Additionally, find_multi_part_symbol
does the qualified search using the key and finds the real symbol.
To actually compute the key, there are a few tricky details.
1def compute_symbol_root_name(symbol) -> str:
2 parts = []
3 s = symbol
4 while not isinstance(s, (symtab.FileScope, symtab.RootScope)):
5 name = s.aliases[0]
6 if name == '<type:address>':
7 name = '_address'
8 elif name == '<type:address payable>':
9 name = '_address_payable'
10 parts.append(name)
11 s = s.parent_scope
12 parts.reverse()
13
14 if parts[0] == '_address' and parts[1] in ['transfer', 'send']:
15 parts[0] = '_address_payable'
16
17 return '.'.join(parts)
The general algorithm goes like this:
Take the current symbol and find its parents recursively until we get to the FileScope (or RootScope for built-ins).
Store the primary alias of the symbol as part of the key (most symbols only have one alias). This gives a reversed list of each of the parts of the key (e.g.,
['sender', 'msg']
).Reverse the list and join the parts together with dots.

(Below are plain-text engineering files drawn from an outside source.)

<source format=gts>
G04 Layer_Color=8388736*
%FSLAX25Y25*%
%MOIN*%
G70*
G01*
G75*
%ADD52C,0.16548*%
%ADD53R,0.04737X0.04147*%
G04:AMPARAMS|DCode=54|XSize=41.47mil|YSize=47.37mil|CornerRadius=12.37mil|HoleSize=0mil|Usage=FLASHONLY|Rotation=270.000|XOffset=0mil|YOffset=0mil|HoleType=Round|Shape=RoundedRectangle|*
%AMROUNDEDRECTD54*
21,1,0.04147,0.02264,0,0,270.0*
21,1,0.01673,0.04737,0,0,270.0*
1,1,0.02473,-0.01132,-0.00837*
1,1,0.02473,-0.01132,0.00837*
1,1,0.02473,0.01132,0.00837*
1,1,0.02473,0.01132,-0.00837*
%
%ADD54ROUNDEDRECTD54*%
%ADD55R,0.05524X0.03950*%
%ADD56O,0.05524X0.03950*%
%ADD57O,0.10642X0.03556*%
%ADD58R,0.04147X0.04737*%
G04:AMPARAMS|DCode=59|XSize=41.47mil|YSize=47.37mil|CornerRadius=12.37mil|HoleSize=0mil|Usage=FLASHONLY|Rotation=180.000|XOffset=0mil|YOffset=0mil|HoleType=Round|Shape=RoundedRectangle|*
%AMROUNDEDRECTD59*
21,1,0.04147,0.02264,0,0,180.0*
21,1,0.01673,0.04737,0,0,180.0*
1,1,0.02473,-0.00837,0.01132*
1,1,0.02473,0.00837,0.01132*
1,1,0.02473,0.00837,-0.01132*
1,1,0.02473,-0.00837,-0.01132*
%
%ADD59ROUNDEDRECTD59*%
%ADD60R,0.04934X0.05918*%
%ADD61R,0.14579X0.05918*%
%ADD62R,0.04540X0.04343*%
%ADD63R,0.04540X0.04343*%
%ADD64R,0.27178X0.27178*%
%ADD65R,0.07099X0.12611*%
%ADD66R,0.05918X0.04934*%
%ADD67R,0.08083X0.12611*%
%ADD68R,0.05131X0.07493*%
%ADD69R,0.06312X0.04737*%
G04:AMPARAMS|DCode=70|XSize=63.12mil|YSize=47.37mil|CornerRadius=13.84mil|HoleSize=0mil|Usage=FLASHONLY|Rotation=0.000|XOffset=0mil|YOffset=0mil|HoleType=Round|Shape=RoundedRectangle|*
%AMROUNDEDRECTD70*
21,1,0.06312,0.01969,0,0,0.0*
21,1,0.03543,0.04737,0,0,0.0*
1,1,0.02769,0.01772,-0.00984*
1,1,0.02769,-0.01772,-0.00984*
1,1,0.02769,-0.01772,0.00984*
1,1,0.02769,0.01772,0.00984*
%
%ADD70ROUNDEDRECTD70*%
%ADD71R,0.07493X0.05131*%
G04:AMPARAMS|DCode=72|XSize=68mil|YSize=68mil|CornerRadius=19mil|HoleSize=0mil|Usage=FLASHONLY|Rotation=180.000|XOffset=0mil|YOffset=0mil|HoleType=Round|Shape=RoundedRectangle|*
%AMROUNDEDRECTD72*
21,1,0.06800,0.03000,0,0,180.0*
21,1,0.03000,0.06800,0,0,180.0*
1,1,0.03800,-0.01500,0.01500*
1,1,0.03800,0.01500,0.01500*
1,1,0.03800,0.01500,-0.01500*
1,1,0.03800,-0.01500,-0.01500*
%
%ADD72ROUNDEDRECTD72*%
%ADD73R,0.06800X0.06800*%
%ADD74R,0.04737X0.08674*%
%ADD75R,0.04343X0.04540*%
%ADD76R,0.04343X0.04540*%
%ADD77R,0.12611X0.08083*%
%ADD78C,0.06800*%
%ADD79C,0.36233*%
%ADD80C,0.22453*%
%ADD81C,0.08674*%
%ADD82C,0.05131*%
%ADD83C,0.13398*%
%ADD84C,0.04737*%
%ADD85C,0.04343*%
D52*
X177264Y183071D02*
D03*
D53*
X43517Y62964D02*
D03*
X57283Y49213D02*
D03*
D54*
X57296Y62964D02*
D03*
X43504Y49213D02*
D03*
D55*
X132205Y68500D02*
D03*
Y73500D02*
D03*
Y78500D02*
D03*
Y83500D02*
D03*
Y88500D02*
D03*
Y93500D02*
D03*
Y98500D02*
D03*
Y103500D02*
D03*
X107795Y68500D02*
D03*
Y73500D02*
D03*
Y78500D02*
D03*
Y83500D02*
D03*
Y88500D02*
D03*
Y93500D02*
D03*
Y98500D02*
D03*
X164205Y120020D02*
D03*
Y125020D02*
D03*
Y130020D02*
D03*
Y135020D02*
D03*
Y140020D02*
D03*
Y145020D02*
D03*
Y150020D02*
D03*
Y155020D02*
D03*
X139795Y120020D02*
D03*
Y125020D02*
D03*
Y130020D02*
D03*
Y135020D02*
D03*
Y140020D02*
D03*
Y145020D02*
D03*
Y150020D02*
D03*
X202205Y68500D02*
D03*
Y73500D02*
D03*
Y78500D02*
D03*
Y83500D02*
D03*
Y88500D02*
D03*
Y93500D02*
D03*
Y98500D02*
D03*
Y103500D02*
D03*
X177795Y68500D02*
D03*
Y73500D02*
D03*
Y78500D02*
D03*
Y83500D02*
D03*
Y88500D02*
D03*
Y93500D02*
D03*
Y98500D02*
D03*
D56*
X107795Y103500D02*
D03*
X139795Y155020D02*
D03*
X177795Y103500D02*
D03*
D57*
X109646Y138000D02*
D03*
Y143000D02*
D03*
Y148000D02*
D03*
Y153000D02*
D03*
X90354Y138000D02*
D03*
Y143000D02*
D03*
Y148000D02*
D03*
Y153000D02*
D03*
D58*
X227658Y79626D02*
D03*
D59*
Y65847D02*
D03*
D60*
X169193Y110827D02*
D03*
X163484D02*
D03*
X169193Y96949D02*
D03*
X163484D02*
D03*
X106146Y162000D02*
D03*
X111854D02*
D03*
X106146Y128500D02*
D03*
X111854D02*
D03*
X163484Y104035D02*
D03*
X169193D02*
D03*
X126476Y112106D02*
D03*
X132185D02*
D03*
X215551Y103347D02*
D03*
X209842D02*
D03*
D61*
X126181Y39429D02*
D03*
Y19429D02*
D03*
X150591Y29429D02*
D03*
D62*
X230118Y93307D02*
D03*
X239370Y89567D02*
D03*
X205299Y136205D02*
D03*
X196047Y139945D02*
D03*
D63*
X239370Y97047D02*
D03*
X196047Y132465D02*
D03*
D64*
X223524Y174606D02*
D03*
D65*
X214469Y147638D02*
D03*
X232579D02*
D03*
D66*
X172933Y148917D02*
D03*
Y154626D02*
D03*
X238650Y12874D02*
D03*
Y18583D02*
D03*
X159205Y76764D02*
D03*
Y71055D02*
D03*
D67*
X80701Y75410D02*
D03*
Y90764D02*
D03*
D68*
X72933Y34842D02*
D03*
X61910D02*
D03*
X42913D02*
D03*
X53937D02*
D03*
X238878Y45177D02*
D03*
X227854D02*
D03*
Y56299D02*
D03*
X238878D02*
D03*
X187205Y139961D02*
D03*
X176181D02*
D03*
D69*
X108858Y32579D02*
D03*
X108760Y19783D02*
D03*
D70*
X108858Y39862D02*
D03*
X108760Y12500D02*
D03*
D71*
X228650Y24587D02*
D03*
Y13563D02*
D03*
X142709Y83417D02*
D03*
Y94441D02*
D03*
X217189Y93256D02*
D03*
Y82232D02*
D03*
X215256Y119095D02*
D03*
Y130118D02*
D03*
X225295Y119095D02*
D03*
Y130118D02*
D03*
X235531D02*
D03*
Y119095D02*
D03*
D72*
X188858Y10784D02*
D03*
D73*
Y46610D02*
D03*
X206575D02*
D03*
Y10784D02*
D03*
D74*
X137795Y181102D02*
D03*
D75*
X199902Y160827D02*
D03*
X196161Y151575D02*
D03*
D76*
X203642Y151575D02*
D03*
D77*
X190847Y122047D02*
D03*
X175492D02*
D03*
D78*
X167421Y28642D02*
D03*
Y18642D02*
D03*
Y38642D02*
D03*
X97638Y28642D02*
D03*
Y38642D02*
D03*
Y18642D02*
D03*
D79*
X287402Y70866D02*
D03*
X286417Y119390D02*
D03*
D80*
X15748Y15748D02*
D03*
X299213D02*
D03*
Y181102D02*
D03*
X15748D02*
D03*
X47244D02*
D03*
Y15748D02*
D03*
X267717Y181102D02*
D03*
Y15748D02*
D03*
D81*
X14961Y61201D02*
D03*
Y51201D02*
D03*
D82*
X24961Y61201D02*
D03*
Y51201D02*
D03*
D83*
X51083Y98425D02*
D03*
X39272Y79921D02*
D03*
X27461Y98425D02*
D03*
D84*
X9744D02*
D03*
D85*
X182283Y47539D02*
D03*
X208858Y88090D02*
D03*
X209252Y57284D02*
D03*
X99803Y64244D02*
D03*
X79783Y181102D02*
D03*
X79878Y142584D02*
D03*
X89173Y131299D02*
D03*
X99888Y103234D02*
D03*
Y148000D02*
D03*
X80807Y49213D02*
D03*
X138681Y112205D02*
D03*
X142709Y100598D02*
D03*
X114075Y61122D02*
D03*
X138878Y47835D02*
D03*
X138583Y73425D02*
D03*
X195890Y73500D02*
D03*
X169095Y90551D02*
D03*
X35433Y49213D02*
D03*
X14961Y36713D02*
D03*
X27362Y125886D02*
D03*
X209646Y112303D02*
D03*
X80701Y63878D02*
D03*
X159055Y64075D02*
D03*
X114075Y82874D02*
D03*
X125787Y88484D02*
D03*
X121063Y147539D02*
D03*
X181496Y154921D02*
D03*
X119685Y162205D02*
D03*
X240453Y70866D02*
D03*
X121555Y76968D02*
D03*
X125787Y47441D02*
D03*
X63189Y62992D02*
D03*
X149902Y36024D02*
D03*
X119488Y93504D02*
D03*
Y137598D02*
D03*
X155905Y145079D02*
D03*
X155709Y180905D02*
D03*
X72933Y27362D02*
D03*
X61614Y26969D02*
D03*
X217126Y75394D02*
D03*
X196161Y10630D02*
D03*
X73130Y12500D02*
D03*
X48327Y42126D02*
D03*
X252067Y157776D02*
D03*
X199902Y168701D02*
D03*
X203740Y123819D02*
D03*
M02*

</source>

These are the tricky parts:
Lines 6–9. We can’t name a contract address or address payable in Solidity as it’s a language keyword. Instead, prefix these names with an underscore.
Lines 14–15. The
transfer
andsend
functions are stored under the address object in the symtab as old versions of Solidity allowed this. Whereas now, it’s only supported for address payable. Remap these functions to address payable in builtins.sol.
Finding the File¶
The symbol table creates a FileScope
when it parses each file from
the VFS. It has the source unit name,
which we use to find the file path from the VFS.

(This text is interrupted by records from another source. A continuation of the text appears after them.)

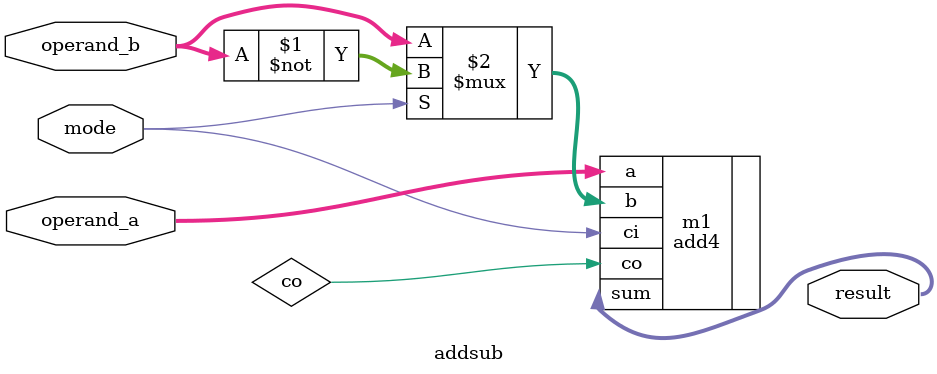
<source format=v>
`include "../ex4/add4.v"

module	addsub( result, operand_a, operand_b, mode );

	input	[3:0]	operand_a, operand_b;
	input	mode;
	output	[3:0]	result;
	wire co;
	wire	[3:0]	operand_b_modified;

	add4	m1(
		.sum(result),
		.co(co),
		.a(operand_a),	 
		.b((mode) ? ~operand_b : operand_b),	
		.ci(mode)
	);	
endmodule

</source>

def get_symbol_file_uri(vfs, symbol):
file_scope = symbol.find_first_ancestor_of(symtab.FileScope)
sun = file_scope.source_unit_name
file_path = vfs.sources[sun].origin
The LSP deals with URIs, not paths, so convert the resultant path:
from pygls import uris
uris.from_fs_path(str(file_path))
Note
If we pass in the appropriate VFS and real symbol for the built-ins case, this same function works to give the URI of the builtins.sol!
Node Spans¶
To recap, we can take a source location, find the AST node there, check if it’s a reference, resolve the reference, and find a corresponding AST node that the reference may be referring to. Now all we need to do is get the range of the name of this node and the range of the entire node to return to the LSP client.

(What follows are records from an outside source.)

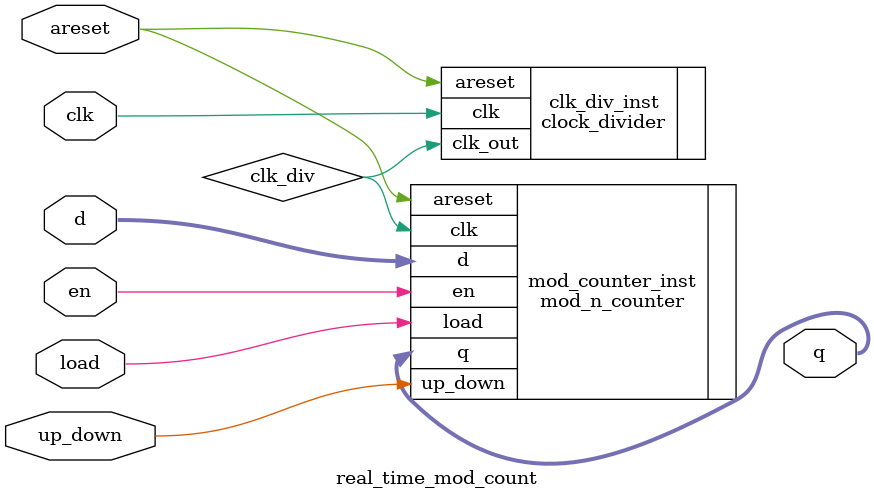
<source format=sv>
`timescale 1ns / 1ps


module real_time_mod_count#(
        parameter N = 100,
        localparam WIDTH = $clog2(N)
)(      
        input logic clk,
        input logic areset,
        input logic en,
        input logic load,
        input logic up_down, // down count if high
        input logic [WIDTH-1:0] d,
        output logic [WIDTH-1:0] q  

    );
    
    logic clk_div;
    
    clock_divider clk_div_inst (
            .clk(clk),
            .areset(areset),
            .clk_out(clk_div)
            );
            
    mod_n_counter #(.N(N)) mod_counter_inst (
        .clk(clk_div),
        .areset(areset),
        .en(en),
        .load(load),
        .up_down(up_down),
        .d(d),
        .q(q)
    );
    
endmodule

</source>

def get_node_range(n: Node) -> lsp.Range:
solp_start, solp_end = n.start_location, n.end_location
start = lsp.Position(solp_start.line-1, solp_start.column-1)
end = lsp.Position(solp_end.line-1, solp_end.column-1)
return lsp.Range(start, end)
This function is very simple. It just copies the data from the node into the lsp.Range
object. We’ve shown it as it
highlights how SOLP source locations are 1 based whereas LSP/IDE locations for this use case are 0 based, hence the
-1
's on each position.
Definition Name Span¶
This gets the range of the name of the target node only. For example, it would highlight just the name of the function or the name of the contract that has been referenced.
if hasattr(node, 'name'):
return get_node_range(node.name)
else:
return None
Definition Span¶
This gets the range of the entire target node, for example from the keyword function
all the way to the closing curly brace
of a function definition.
return get_node_range(node)
Closing Notes¶
While this tutorial can’t cover the entire plumbing required to make a language server for Solidity, the concepts introduced here will help you get there. In fact, most of the code in this guide is taken from our open-source demo implementation available on GitHub.